WORK TO BE COMPLETED: Substitute "intrinsics line" for "lens line" in the lines below and change nothing else. Leave the pictures out of your answer.

SOURCE MATERIAL:
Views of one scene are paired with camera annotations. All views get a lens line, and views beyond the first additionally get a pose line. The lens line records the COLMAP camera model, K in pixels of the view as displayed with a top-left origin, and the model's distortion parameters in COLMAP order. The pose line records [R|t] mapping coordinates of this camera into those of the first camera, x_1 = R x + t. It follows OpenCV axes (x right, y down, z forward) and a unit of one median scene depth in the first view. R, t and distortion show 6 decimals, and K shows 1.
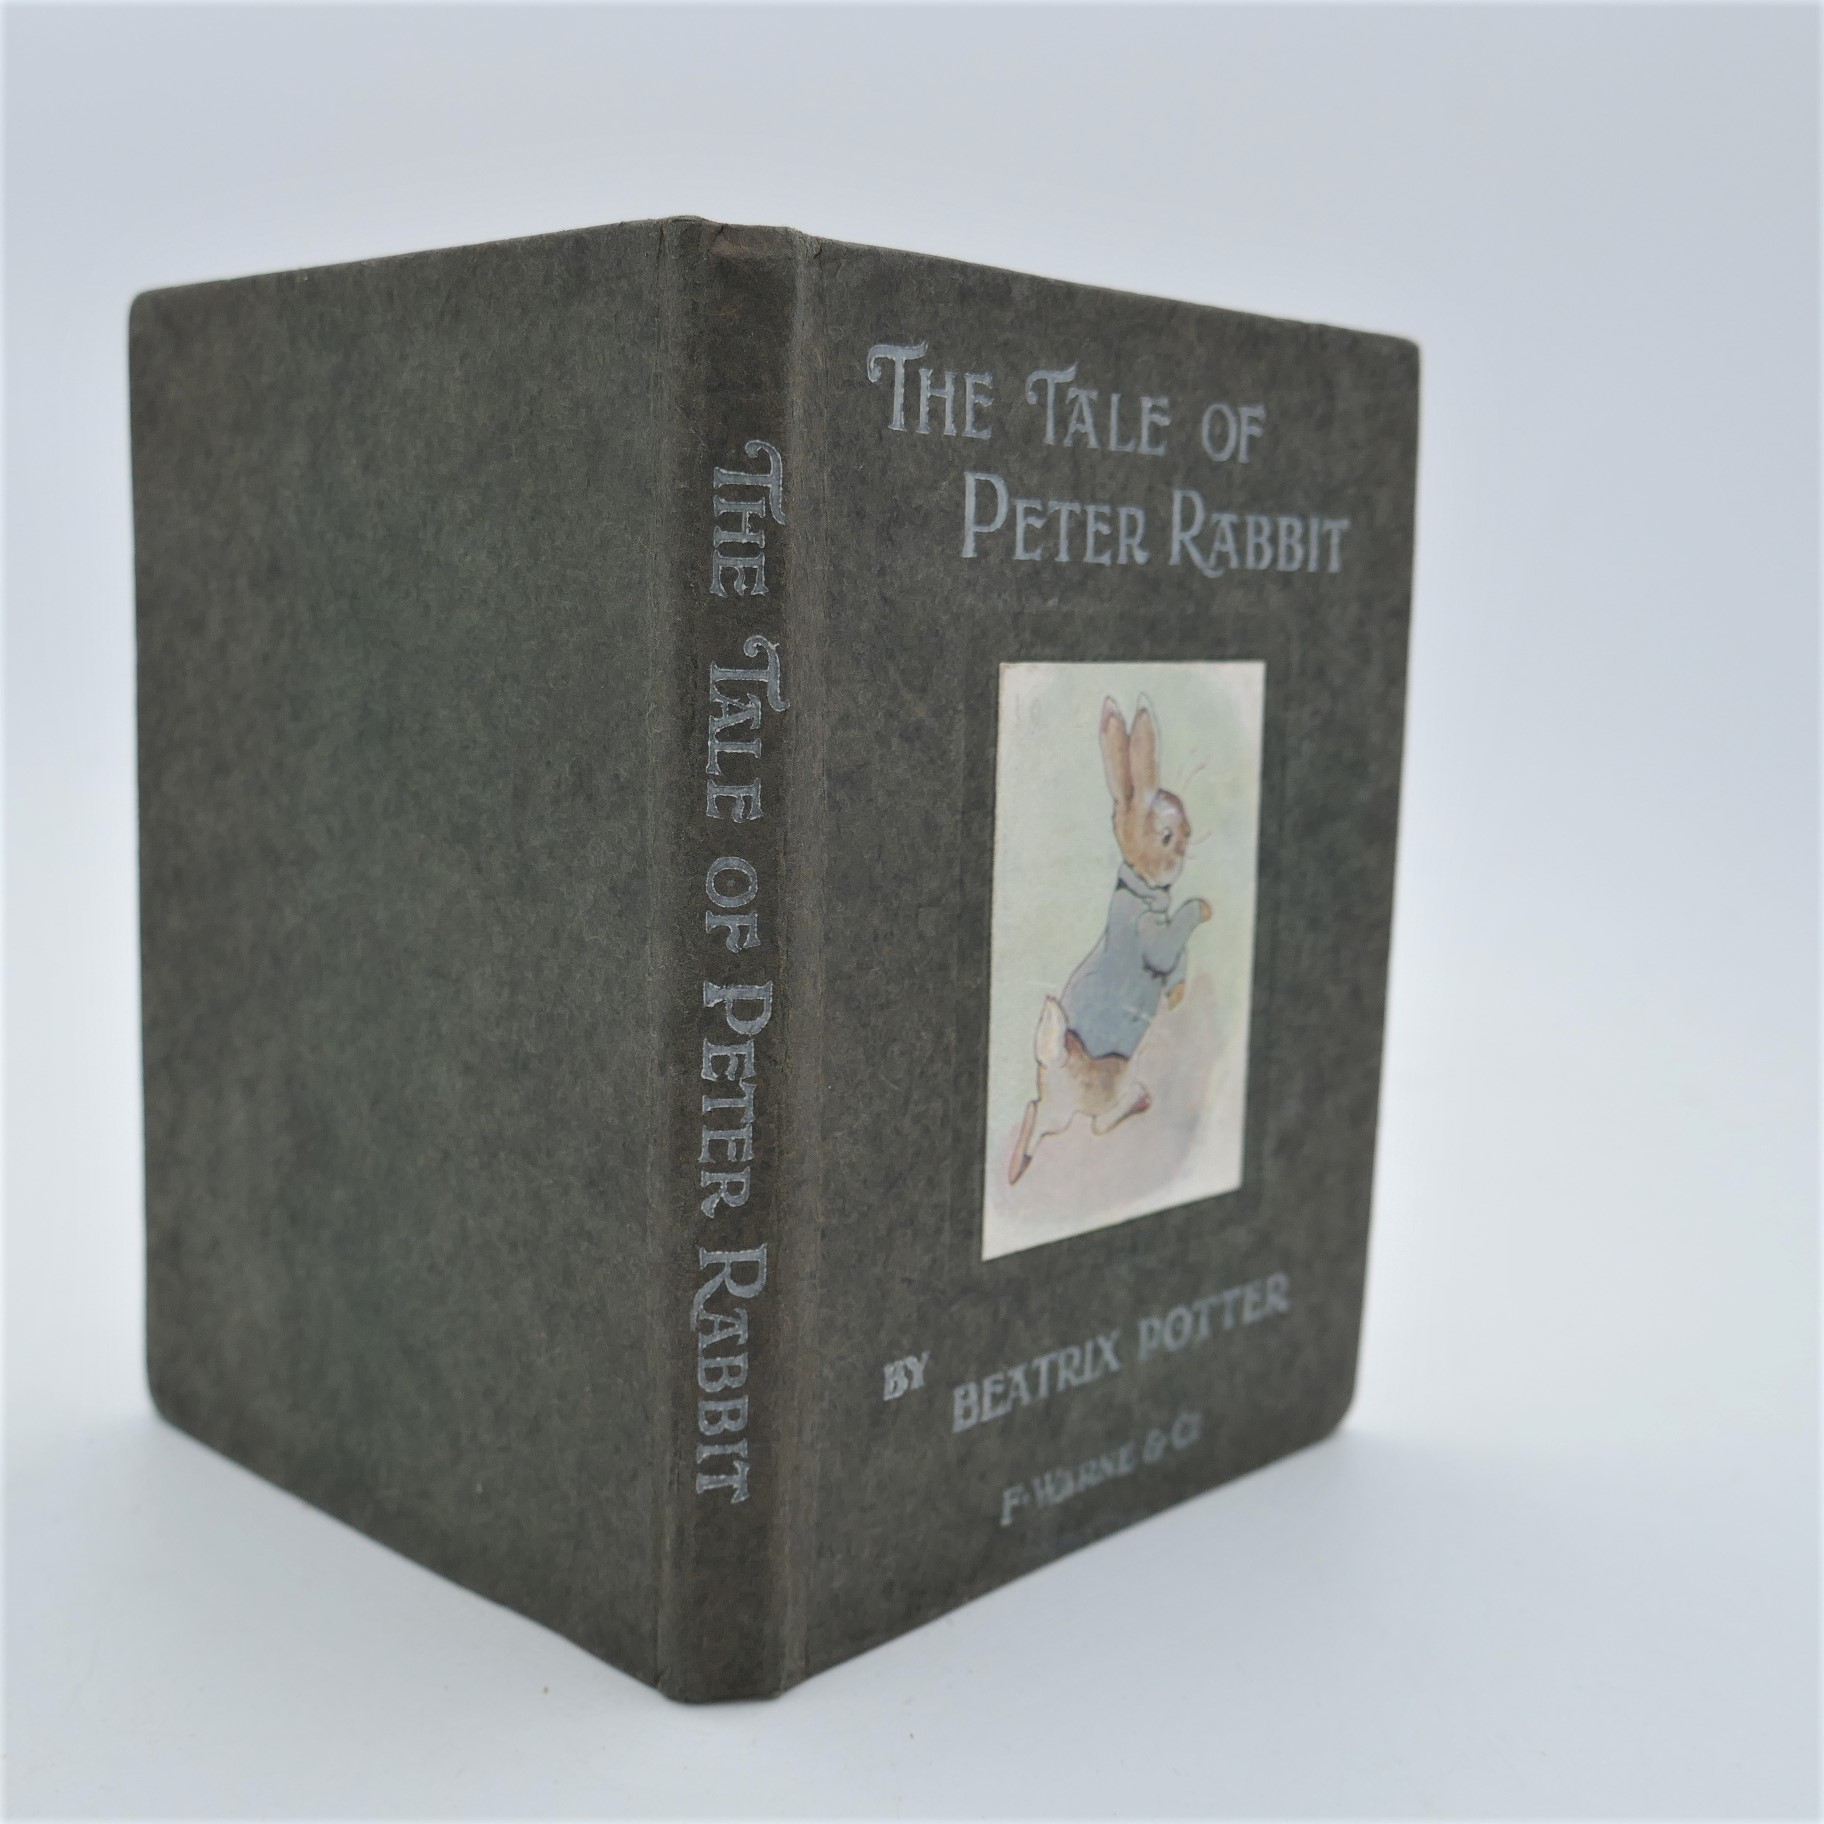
lens RADIAL K [[2106.0, 0, 911.2], [0, 2106.0, 913.4], [0, 0, 1]] dist [-0.001816, 0.000000]
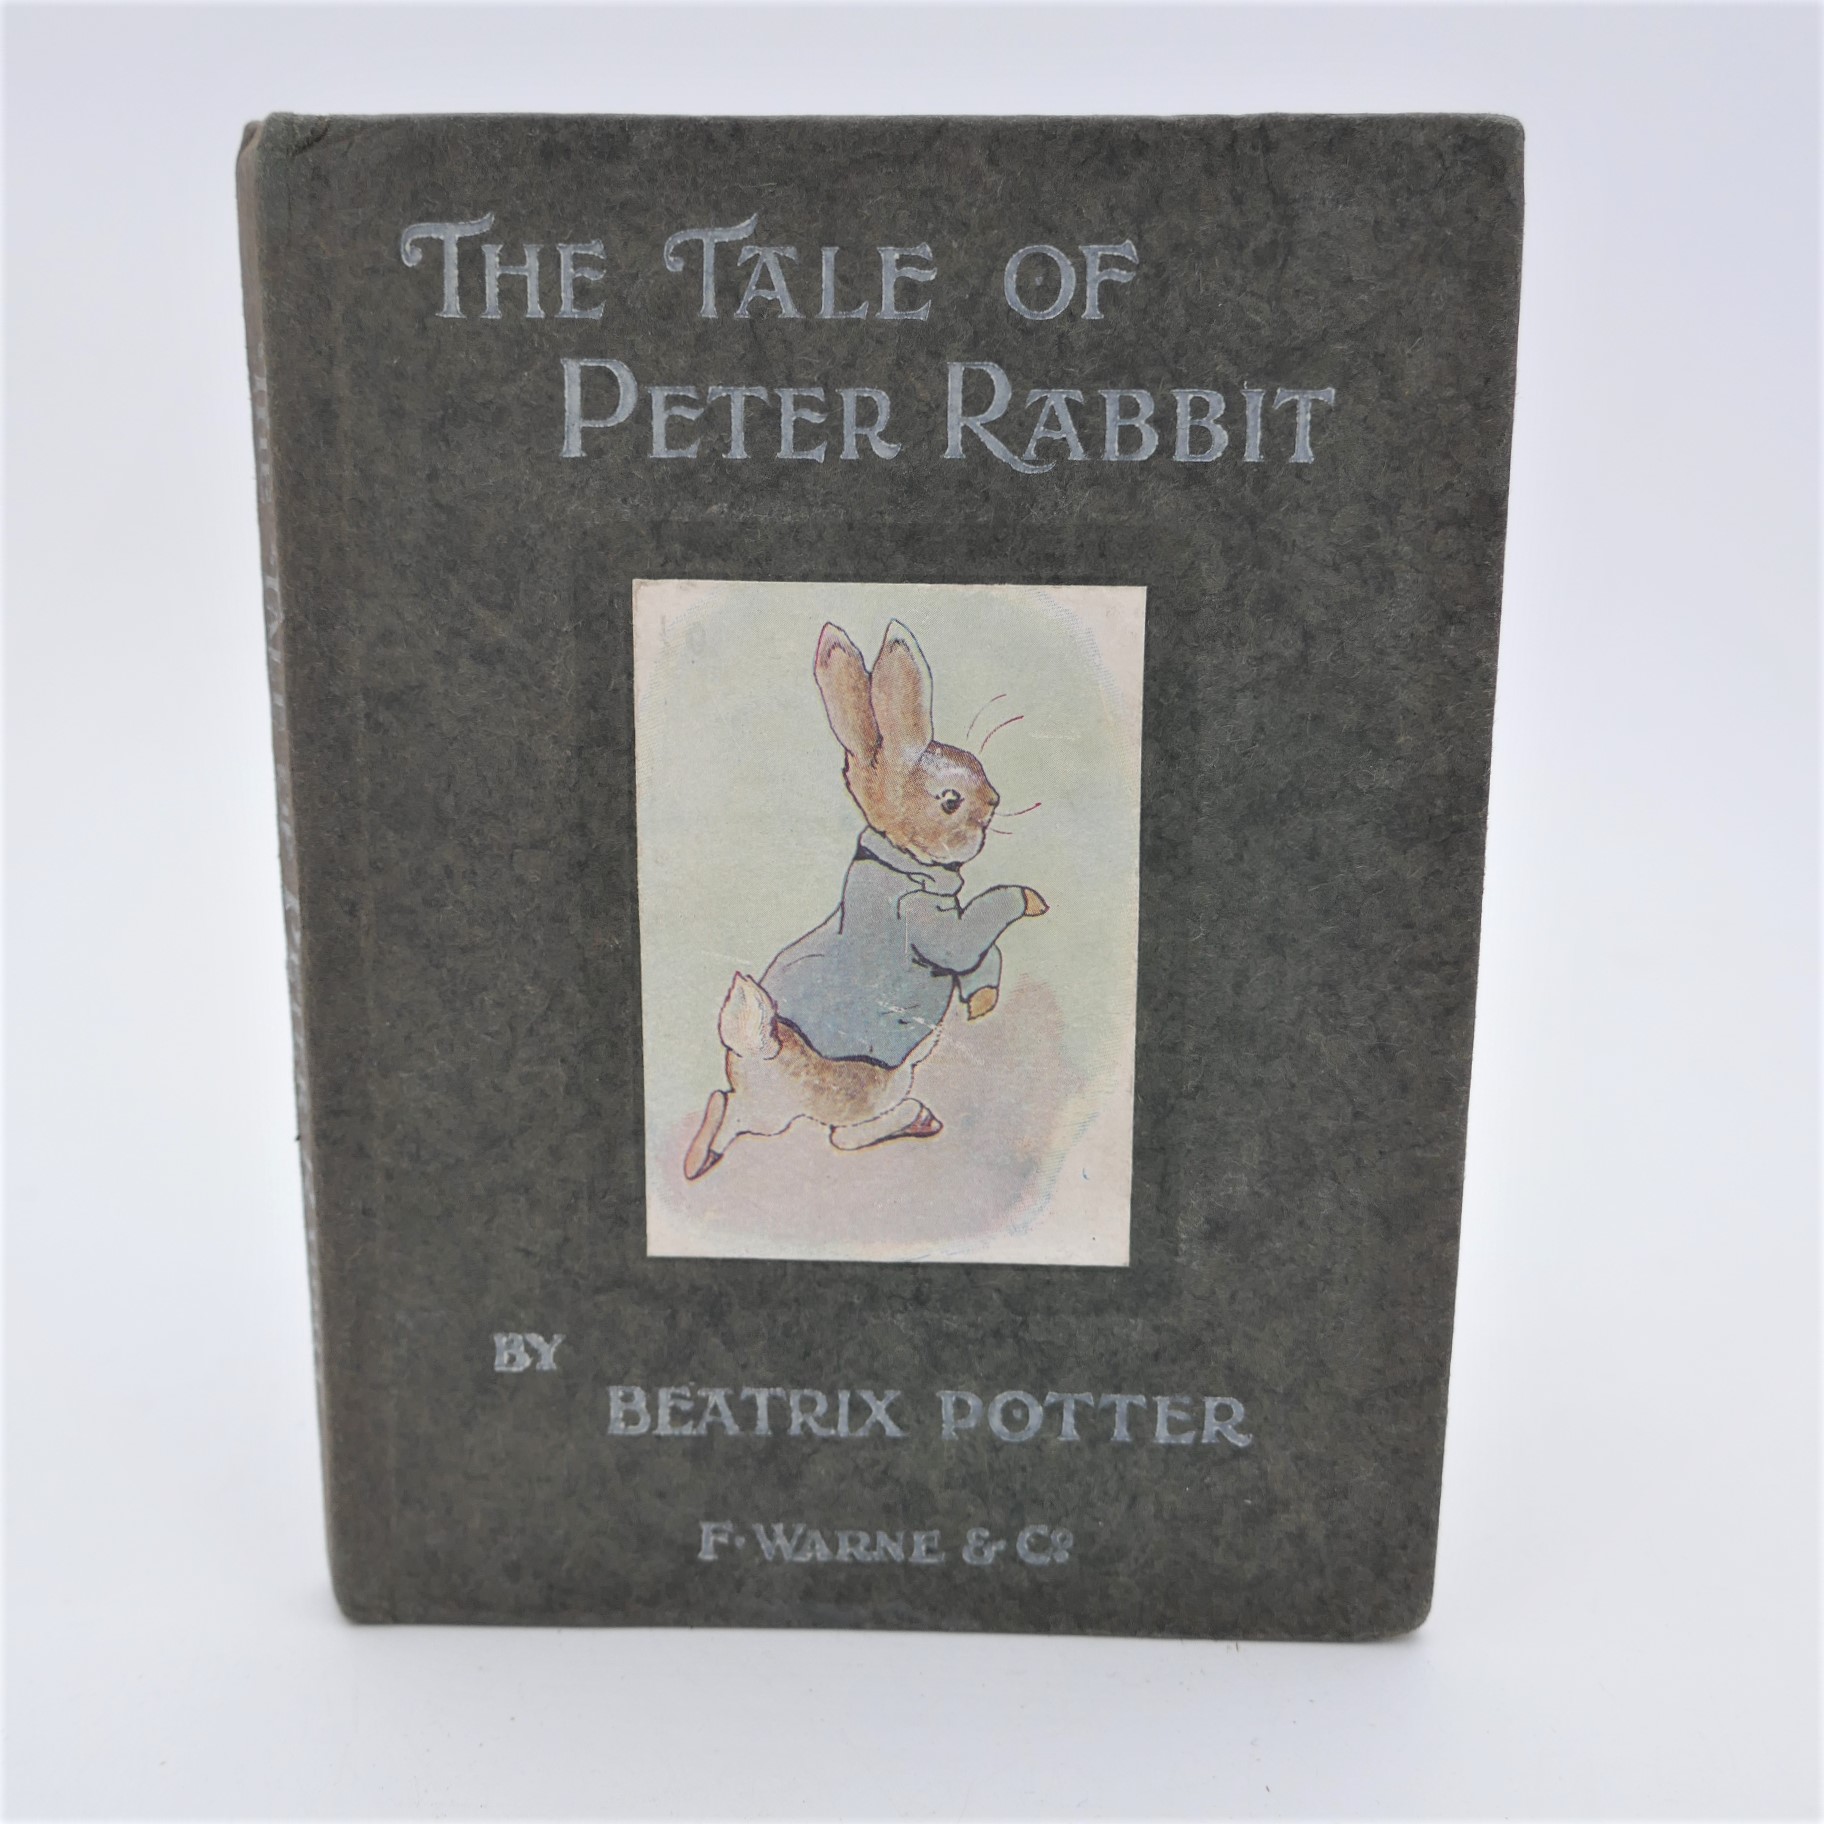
lens RADIAL K [[2106.0, 0, 911.7], [0, 2106.0, 910.4], [0, 0, 1]] dist [-0.001816, 0.000000]
pose [[0.699718, 0.132206, -0.702080, 0.702122], [-0.099904, 0.991179, 0.087078, -0.066510], [0.707399, 0.009211, 0.706754, 0.442359]]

WRITTEN REPLY:
Views of one scene are paired with camera annotations. All views get a intrinsics line, and views beyond the first additionally get a pose line. The intrinsics line records the COLMAP camera model, K in pixels of the view as displayed with a top-left origin, and the model's distortion parameters in COLMAP order. The pose line records [R|t] mapping coordinates of this camera into those of the first camera, x_1 = R x + t. It follows OpenCV axes (x right, y down, z forward) and a unit of one median scene depth in the first view. R, t and distortion show 6 decimals, and K shows 1.
lens RADIAL K [[2106.0, 0, 911.2], [0, 2106.0, 913.4], [0, 0, 1]] dist [-0.001816, 0.000000]
lens RADIAL K [[2106.0, 0, 911.7], [0, 2106.0, 910.4], [0, 0, 1]] dist [-0.001816, 0.000000]
pose [[0.699718, 0.132206, -0.702080, 0.702122], [-0.099904, 0.991179, 0.087078, -0.066510], [0.707399, 0.009211, 0.706754, 0.442359]]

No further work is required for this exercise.